Remark Code M85 means that the claim is subjected to review of physician evaluation and management services. This code is used to indicate that the services provided by the physician will be carefully evaluated to ensure they meet the necessary criteria for reimbursement. It is important for medical coders to understand the reasons behind this remark code and the steps they can take to address it.
1. Description
Remark Code M85 signifies that the claim is subjected to review of physician evaluation and management services. This means that the services provided by the physician will be carefully assessed to determine if they meet the necessary criteria for reimbursement. The official description of this remark code is ‘Subjected to review of physician evaluation and management services.’ This review process is crucial to ensure that the services rendered are appropriate and medically necessary.
2. Common Reasons
- Inadequate documentation: One of the common reasons for Remark Code M85 is insufficient or incomplete documentation. If the medical records do not provide enough information to support the services billed, the claim may be subjected to review.
- Unbundling of services: Another reason for this remark code is the unbundling of services. If the physician bills for individual components of a service separately instead of using the appropriate bundled code, the claim may be flagged for review.
- Incorrect coding: Coding errors, such as using incorrect codes or modifiers, can also lead to Remark Code M85. If the codes used do not accurately reflect the services provided, the claim may be subject to further evaluation.
- High utilization: Excessive utilization of certain services or procedures may trigger this remark code. If a physician consistently performs a high volume of evaluation and management services, it may raise concerns and prompt a review.
3. Next Steps
- Review the documentation: The first step in addressing Remark Code M85 is to thoroughly review the documentation associated with the claim. Ensure that all relevant information is included and clearly supports the services billed.
- Verify coding accuracy: Double-check the coding to ensure that the correct codes and modifiers are used. It is essential to accurately represent the services provided to avoid triggering a review.
- Provide additional information if necessary: If the documentation is lacking or incomplete, reach out to the physician or healthcare provider to obtain any missing information that may be required for the review process.
- Appeal if appropriate: If you believe that the claim was flagged in error or if you have additional supporting documentation, consider filing an appeal to provide further justification for the services rendered.
4. How To Avoid It
- Ensure comprehensive documentation: To avoid Remark Code M85, it is crucial to maintain thorough and accurate documentation.
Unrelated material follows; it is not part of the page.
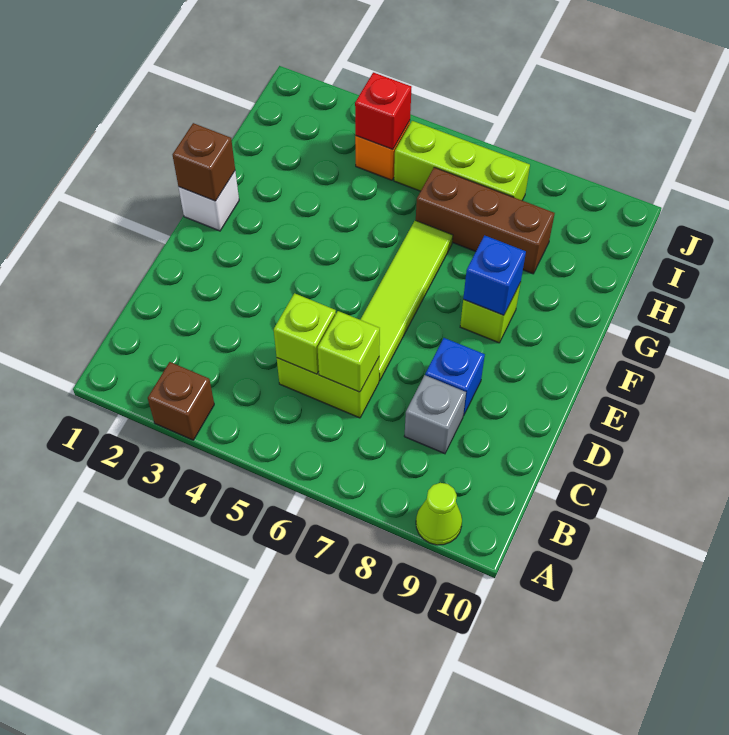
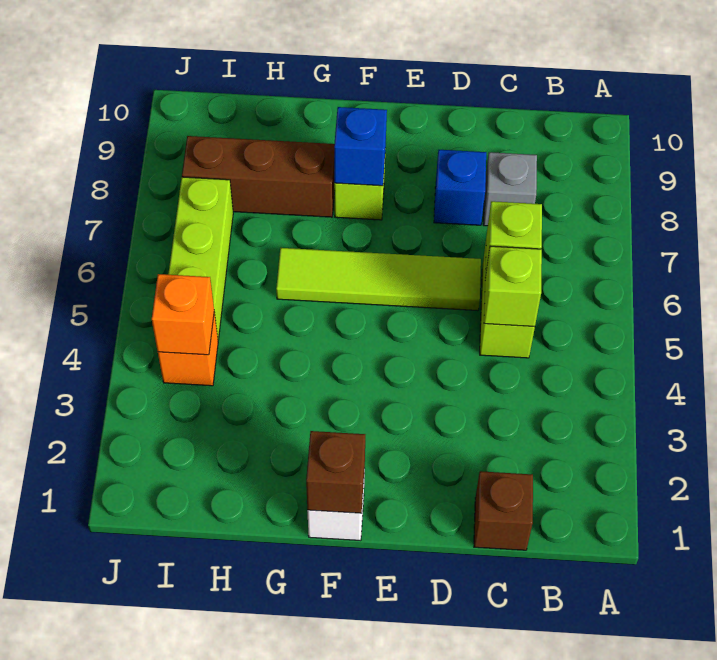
brown 1x1 brick [148,362,214,440] -> brown 1x1 brick moved to [474,471,533,550]
lime 1x1 cone [416,483,462,545] -> none
brown 1x3 brick [416,167,555,274] -> brown 1x3 brick turned to [182,136,335,217]
red 1x1 brick [355,72,412,149] -> orange 1x1 brick [152,274,214,355]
Include all relevant details, such as the reason for the visit, the services provided, and the medical necessity of those services.
- Follow coding guidelines: Adhere to the official coding guidelines and use the appropriate codes and modifiers for the services rendered. Familiarize yourself with the latest updates and ensure compliance with coding rules.
- Monitor utilization: Keep an eye on the utilization of evaluation and management services to ensure it aligns with industry standards. If there is a significant increase in utilization, investigate the reasons behind it and address any potential concerns.
- Continuing education: Stay updated with the latest coding and documentation requirements through ongoing education and training. This will help you stay informed about any changes that may impact the billing and reimbursement process.
5. Example Cases
- Case 1: A claim for evaluation and management services is subjected to review due to incomplete documentation. The medical coder works with the physician to obtain the necessary information and resubmits the claim with comprehensive documentation, resulting in successful reimbursement.
- Case 2: A claim is flagged for review because the physician consistently bills for a high volume of evaluation and management services. The medical coder conducts an internal audit to ensure the services are appropriately documented and justified, addressing any concerns raised during the review process.